__Task to carry out__:
Scan the listing below for the string "Bakersfield" and copy each line where it turns up.

__Supplied data__:
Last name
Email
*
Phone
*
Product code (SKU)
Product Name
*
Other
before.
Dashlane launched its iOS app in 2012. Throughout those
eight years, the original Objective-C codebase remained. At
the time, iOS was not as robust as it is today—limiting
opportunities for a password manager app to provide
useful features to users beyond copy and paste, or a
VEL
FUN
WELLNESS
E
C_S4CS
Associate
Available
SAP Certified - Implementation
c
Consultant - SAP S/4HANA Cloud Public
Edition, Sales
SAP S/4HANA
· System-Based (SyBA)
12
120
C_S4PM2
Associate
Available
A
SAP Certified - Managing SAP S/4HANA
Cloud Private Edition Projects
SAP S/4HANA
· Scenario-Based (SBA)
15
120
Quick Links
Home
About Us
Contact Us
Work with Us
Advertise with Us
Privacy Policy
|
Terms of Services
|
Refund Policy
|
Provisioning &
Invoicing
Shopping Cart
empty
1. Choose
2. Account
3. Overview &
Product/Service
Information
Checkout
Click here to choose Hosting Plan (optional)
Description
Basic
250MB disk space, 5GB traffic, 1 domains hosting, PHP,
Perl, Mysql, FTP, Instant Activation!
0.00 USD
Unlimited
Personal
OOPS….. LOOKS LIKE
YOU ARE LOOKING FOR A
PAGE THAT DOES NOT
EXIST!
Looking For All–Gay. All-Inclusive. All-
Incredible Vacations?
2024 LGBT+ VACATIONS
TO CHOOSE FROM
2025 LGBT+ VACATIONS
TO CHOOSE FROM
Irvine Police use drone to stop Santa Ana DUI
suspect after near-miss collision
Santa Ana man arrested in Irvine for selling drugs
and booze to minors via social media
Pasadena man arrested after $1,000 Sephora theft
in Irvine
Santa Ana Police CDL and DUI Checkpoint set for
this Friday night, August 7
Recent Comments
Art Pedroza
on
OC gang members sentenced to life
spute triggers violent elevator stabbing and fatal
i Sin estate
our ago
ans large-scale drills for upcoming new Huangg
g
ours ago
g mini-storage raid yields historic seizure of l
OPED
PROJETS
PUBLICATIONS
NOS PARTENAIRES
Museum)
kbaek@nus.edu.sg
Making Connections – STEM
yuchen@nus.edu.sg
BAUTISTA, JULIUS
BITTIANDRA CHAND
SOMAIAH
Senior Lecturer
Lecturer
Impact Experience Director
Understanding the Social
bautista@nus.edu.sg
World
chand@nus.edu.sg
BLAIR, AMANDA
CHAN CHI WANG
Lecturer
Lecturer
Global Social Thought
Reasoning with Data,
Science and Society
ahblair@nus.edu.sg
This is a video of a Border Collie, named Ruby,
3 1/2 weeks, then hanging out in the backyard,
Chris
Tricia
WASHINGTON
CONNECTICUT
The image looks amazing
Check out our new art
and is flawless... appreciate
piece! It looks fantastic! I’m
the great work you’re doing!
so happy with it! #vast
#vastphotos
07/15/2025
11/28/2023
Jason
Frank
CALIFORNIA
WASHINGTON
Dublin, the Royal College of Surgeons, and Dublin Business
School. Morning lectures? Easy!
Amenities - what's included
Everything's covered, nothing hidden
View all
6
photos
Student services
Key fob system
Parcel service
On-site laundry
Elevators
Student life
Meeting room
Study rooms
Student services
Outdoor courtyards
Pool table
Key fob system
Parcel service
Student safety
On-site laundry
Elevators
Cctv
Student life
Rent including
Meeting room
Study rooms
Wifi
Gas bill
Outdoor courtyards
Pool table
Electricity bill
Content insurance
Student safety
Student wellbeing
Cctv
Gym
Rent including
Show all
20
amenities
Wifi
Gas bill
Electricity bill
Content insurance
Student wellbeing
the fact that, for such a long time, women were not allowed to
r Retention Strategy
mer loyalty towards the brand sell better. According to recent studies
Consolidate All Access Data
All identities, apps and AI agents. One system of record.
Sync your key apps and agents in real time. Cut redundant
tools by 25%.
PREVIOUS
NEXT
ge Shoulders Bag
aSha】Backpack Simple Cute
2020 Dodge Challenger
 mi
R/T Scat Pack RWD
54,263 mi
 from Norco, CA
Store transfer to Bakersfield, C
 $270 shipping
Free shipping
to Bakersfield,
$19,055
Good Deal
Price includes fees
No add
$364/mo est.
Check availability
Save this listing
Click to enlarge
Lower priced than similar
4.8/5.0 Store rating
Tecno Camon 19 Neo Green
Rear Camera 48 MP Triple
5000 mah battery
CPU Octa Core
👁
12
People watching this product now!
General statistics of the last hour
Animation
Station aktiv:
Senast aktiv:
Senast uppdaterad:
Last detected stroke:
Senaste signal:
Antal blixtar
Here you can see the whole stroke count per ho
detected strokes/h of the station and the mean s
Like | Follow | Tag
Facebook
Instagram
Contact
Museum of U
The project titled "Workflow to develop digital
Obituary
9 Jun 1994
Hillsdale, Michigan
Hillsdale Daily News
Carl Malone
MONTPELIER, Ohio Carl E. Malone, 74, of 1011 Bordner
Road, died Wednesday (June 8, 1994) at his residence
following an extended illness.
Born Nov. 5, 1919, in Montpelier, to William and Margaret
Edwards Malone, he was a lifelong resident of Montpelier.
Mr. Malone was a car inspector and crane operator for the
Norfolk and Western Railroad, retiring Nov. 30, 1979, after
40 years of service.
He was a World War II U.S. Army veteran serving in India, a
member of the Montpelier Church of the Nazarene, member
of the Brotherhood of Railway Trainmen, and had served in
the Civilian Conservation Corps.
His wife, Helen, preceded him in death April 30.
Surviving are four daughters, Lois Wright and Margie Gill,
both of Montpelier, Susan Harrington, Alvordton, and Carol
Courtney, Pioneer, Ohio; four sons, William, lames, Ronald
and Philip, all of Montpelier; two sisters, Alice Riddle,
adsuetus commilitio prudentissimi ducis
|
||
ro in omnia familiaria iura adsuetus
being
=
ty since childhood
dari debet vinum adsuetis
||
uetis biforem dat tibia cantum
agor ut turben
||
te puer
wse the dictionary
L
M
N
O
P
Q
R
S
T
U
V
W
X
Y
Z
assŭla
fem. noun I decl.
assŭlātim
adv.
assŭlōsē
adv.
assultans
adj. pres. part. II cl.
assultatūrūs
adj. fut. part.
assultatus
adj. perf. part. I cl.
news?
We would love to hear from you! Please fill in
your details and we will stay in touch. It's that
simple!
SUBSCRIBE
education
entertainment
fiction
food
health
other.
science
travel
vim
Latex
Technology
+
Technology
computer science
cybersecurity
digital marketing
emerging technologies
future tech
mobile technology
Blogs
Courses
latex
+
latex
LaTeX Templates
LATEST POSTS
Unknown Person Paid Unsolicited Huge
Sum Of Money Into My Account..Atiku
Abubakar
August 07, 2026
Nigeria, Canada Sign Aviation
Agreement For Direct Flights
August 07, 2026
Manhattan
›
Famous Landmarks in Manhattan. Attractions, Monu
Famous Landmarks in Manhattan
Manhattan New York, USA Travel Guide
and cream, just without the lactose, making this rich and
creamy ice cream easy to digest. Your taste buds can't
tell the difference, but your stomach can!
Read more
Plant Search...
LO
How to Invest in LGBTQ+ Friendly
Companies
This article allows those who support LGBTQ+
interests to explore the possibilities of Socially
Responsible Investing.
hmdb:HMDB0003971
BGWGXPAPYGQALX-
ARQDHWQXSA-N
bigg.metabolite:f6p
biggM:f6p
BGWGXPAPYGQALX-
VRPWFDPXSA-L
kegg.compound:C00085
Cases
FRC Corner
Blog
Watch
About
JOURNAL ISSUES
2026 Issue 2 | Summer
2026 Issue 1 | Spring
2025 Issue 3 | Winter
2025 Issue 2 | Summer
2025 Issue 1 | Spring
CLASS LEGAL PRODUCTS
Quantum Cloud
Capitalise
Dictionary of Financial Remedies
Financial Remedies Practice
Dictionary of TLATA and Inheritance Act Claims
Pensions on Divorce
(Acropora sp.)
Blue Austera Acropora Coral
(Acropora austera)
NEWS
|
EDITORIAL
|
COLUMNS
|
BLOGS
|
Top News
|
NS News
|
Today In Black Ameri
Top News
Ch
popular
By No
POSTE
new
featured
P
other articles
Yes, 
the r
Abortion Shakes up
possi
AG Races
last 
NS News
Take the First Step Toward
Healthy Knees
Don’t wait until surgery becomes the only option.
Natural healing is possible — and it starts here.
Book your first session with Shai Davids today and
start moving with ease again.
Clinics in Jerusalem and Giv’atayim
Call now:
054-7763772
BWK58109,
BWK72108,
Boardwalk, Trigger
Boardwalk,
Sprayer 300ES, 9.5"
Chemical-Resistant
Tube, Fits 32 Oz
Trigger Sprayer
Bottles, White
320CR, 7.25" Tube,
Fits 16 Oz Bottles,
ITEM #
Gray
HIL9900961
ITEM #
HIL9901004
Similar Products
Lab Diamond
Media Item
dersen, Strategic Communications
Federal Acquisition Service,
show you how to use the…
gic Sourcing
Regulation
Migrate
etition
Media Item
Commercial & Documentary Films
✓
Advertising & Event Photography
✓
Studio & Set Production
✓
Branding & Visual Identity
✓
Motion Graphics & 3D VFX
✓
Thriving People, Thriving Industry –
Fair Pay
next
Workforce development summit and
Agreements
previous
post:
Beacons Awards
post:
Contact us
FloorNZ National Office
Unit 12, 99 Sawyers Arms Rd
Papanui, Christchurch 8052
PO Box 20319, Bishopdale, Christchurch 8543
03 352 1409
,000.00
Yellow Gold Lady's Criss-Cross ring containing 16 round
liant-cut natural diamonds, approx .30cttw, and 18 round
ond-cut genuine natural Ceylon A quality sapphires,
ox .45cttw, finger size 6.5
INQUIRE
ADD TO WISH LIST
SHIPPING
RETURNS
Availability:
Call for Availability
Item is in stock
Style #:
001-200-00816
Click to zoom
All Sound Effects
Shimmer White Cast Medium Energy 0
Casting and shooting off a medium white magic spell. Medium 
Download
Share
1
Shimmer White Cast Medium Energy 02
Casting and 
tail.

__Response to the task__:
Store transfer to Bakersfield, C
to Bakersfield,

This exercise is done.